Monday, March 7, 2011

man with a manuscript

i did want to add, as a PS of sorts from my previous "content that doesn't suck" hyperlink, that to the best of my knowledge, the esteemed ghost of elberry, whose name i could provide if called upon although i hardly know the chap (as in, we've never met), is not only a transient laborer in the teaching field of Business English, but also a man with an unpublished novel.

So, hey, check out his blog, publishers, and see if this isn't the kind of intellectual morbidity that you've secretly craved despite your Harry-Potter wannabeism and power-of-positive-thinking front and back lists.

Here's an excerpt to get you started:

"i contemplate the prospect of another Kiel-like ordeal with weary resignation. If i go to X-burg i predict i will fall foul of the Director of Studies, a wizened power woman on speed, a type i have met many a time in office work – they instinctively loathe me. i will probably be fired or just given the worst jobs, teaching Business English to 19-year-old engineering apprentices, etc. i’m not sure i can take any more of this. i feel dangerously close to snapping in half; though, then again, it is surprising how much one can take, when one has no other choice. And it is certainly a mistake to suppose life is essentially enjoyable, or that it is arranged for one’s own convenience.

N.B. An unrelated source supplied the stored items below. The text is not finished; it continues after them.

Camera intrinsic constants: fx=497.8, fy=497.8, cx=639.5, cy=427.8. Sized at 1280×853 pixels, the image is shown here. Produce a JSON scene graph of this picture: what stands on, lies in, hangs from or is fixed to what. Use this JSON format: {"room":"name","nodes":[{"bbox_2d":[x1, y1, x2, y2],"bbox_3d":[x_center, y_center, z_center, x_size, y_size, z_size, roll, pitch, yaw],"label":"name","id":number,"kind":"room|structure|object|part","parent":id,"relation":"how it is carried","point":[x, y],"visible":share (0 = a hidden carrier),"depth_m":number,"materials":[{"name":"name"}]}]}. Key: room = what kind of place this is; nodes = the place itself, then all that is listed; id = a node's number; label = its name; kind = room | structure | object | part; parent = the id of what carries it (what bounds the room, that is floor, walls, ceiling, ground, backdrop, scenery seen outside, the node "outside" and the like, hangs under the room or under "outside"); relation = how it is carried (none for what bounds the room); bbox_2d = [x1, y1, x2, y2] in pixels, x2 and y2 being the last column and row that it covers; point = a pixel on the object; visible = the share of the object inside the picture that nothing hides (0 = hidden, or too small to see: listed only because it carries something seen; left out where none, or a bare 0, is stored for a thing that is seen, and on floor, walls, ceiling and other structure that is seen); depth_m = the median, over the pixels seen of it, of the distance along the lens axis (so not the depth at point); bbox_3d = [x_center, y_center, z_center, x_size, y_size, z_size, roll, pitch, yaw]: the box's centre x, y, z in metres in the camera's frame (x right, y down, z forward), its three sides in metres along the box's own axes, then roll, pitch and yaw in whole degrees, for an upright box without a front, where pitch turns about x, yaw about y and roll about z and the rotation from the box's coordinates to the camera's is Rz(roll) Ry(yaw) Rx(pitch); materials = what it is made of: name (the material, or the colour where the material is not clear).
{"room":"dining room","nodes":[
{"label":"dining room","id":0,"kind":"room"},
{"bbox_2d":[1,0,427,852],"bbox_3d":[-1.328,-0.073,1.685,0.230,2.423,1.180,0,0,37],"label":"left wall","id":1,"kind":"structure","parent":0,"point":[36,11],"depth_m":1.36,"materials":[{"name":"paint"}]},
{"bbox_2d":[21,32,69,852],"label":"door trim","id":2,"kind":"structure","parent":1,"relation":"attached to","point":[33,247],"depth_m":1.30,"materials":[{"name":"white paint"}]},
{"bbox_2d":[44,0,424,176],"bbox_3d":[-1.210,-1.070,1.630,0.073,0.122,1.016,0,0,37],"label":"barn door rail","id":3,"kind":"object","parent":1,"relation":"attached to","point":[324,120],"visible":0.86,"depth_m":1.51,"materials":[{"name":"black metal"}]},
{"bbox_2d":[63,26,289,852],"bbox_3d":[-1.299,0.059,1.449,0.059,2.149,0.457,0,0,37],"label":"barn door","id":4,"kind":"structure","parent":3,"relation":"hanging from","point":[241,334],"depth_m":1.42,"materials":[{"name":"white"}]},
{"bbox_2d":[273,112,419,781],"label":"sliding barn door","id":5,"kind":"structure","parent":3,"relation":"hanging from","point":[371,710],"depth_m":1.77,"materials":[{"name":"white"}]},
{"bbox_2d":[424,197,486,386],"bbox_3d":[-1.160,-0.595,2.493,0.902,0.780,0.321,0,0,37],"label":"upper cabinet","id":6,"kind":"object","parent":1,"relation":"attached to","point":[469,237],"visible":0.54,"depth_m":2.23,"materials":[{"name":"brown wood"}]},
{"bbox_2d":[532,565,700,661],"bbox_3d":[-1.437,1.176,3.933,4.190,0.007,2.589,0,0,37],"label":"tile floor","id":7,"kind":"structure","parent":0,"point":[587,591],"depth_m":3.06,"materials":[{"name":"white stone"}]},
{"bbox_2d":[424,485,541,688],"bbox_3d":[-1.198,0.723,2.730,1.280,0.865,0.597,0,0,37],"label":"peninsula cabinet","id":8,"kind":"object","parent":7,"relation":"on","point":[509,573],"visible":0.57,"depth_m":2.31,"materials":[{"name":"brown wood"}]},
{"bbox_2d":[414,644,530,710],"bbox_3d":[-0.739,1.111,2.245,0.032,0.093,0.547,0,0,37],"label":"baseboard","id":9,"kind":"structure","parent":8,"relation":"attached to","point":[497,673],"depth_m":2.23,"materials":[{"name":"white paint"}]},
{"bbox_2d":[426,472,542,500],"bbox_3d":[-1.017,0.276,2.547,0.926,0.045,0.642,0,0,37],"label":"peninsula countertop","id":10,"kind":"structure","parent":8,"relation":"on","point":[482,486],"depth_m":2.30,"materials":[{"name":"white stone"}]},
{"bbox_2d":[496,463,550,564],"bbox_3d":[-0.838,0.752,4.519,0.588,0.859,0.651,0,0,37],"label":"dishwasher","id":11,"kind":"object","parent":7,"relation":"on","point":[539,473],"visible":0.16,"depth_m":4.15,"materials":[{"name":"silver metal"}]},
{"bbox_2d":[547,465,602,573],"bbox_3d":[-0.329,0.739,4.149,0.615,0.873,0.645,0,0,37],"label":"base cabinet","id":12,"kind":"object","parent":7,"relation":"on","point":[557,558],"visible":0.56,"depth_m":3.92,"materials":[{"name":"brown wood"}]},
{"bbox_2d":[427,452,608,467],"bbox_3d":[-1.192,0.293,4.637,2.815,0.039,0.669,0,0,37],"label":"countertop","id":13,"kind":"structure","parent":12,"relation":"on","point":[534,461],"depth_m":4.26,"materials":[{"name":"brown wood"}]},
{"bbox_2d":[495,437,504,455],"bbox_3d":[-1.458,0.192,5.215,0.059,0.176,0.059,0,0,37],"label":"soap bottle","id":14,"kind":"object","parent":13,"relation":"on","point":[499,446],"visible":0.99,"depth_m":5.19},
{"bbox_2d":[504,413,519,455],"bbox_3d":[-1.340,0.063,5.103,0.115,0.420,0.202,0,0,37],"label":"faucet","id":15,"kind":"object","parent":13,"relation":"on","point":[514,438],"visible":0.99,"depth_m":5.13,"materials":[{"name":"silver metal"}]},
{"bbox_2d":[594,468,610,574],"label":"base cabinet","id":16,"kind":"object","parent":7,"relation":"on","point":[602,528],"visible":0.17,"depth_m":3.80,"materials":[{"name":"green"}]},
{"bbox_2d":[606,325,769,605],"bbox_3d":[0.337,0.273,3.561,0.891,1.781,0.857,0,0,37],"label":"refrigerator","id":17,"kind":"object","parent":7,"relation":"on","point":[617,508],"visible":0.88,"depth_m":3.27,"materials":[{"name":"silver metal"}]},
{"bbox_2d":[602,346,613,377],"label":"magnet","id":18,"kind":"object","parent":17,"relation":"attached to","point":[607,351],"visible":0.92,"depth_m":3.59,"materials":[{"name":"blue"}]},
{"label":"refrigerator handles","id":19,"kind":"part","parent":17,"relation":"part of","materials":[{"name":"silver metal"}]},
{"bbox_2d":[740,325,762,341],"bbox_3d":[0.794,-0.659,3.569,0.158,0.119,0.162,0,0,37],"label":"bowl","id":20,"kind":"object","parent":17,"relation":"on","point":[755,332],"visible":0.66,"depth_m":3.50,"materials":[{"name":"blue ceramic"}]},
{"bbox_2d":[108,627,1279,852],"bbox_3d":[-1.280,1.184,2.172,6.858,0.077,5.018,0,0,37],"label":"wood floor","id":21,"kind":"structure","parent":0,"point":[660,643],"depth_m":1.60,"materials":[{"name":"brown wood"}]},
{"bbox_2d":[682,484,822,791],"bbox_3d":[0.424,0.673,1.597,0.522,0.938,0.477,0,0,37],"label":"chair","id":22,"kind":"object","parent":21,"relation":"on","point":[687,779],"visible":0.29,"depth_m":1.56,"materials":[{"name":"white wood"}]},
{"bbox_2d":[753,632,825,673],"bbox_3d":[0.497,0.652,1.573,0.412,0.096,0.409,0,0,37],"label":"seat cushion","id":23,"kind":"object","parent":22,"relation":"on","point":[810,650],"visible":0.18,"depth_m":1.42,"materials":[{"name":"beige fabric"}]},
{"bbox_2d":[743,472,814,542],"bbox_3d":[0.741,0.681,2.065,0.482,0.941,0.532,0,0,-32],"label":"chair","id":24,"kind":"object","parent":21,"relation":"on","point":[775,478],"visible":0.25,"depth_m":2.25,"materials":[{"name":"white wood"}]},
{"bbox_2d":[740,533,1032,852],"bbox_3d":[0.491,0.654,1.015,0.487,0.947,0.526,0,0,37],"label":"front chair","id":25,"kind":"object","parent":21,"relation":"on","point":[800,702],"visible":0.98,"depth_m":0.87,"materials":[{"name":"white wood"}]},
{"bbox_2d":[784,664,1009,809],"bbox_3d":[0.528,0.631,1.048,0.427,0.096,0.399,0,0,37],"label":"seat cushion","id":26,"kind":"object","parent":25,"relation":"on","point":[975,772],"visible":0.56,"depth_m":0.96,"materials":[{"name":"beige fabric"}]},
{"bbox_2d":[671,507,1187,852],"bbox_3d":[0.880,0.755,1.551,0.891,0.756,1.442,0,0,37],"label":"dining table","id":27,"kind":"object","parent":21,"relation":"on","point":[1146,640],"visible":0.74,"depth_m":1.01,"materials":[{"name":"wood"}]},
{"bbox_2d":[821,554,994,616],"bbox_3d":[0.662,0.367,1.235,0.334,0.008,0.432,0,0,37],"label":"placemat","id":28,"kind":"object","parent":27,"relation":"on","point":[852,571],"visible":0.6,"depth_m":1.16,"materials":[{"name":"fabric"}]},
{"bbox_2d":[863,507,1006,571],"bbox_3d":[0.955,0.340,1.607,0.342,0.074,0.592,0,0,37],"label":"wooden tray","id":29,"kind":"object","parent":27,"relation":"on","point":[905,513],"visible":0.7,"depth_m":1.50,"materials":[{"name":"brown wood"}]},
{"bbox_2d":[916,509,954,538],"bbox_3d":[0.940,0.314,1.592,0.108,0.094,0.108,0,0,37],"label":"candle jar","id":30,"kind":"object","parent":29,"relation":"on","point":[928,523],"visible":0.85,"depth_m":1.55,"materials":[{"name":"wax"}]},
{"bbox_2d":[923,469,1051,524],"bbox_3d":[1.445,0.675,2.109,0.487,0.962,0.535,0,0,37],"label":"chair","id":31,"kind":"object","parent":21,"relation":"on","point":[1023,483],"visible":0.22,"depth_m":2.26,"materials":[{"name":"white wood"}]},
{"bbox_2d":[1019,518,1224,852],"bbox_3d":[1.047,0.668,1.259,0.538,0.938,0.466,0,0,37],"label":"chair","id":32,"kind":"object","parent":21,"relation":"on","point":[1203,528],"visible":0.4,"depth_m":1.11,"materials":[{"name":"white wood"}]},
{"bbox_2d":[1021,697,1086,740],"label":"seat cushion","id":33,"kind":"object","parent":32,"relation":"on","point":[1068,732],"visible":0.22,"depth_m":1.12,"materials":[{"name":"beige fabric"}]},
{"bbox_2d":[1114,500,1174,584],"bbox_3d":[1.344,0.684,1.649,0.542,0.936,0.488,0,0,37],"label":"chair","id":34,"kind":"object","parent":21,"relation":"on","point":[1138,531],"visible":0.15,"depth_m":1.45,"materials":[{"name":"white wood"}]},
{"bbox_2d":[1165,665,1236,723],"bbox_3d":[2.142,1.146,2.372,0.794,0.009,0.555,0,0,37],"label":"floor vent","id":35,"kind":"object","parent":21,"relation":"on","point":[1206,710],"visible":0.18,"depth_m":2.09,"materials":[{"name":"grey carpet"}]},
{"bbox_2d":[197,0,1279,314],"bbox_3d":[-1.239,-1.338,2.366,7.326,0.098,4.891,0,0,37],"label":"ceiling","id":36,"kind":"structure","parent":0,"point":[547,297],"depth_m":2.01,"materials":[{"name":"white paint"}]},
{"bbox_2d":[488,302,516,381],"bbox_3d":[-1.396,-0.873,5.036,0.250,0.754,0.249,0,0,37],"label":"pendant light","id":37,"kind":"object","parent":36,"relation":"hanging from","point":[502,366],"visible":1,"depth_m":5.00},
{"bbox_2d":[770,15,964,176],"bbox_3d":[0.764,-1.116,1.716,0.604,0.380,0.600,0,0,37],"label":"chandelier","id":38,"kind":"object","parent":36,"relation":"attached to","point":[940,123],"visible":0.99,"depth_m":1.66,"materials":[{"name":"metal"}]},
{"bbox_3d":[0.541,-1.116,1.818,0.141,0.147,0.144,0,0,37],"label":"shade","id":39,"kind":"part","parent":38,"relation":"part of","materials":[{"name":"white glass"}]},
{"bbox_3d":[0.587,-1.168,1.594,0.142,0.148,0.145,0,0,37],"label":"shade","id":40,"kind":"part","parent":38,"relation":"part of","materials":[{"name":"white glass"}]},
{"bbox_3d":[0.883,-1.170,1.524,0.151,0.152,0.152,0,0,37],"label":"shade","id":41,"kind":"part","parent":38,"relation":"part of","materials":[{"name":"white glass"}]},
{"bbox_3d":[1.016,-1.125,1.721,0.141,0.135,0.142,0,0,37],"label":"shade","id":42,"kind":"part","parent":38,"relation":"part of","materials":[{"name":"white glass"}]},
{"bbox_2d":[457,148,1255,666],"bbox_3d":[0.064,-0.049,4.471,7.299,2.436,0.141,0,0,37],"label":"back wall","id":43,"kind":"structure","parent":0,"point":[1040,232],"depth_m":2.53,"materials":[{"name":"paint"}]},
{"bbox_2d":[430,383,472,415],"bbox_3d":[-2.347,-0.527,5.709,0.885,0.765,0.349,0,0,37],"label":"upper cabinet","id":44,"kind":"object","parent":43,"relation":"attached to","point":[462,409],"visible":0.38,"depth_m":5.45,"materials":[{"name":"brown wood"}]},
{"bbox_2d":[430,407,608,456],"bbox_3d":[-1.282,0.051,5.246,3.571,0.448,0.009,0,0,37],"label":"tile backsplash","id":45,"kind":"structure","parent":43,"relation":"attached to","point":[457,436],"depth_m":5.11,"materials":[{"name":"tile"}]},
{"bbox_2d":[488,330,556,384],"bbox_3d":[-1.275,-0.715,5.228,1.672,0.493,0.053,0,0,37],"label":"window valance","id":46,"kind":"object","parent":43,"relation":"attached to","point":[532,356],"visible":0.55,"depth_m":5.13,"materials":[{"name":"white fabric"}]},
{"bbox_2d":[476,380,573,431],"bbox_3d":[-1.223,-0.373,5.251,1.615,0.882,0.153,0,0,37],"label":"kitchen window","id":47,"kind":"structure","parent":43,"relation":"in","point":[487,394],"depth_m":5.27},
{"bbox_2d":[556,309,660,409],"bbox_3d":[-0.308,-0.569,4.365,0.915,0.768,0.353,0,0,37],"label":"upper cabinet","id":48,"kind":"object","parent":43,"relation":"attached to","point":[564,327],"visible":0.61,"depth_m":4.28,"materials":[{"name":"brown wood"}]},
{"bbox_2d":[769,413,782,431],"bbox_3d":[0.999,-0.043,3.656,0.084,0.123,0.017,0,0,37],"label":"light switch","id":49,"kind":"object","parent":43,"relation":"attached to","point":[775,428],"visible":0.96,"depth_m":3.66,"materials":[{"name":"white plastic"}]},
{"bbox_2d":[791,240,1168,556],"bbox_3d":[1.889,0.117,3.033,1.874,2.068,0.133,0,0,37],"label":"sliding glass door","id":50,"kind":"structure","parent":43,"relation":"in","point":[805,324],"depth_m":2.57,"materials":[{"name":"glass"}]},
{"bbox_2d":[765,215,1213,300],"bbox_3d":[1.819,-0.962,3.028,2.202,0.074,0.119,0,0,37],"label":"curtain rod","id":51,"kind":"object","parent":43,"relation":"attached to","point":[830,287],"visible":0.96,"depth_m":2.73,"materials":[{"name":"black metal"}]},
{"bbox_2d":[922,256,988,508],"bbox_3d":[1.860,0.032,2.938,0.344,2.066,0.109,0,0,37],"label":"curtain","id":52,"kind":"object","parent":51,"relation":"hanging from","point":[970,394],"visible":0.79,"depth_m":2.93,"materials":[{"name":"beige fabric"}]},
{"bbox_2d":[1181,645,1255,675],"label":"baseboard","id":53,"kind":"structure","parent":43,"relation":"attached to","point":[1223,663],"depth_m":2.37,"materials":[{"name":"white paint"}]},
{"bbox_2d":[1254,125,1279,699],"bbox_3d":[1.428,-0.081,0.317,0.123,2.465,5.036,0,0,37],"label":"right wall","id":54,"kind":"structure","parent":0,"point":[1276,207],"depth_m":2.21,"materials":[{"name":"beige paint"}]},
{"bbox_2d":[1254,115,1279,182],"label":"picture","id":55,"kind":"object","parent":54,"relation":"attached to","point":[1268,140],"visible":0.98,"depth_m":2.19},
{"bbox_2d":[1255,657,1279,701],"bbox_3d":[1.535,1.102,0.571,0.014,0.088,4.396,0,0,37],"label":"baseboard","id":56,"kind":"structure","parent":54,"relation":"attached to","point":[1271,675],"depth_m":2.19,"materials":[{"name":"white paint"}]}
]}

"i should welcome unemployment and destitution and debt, since Kiel was a valuable time, spiritually speaking – forced back on yourself, rejected by the world, you must consider matters without niceties. But in truth i just want a half-way decent job and a flat i don’t have to share with a retarded hippy. However, lacking any worthwhile skills or qualifications (or money), i must make do with what i am given. In spite of everything i am still alive, aged 35, and that seems so improbable as to suggest things might work out, improbably."

and follow this for more from the aske man.

Saturday, March 5, 2011

content

I graded a lot of papers of this week. Fretted. About most of it. Yeah. And sorry I haven't written in a while, but I just don't know what to say to you anymore. And I'm censoring myself at every turn. Of course, it wasn't really worth hearing about anyway.

Alas, I'd tell you I've taken a corporate turn, but in fact, this post has no sponsorship whatsoever.

But thank you for allowing this content into your life. Have a nice day.

PS--On second thought, I thought I'd share someone else's content. Content that doesn't suck. In a best case scenario, it might get Elberry a record deal.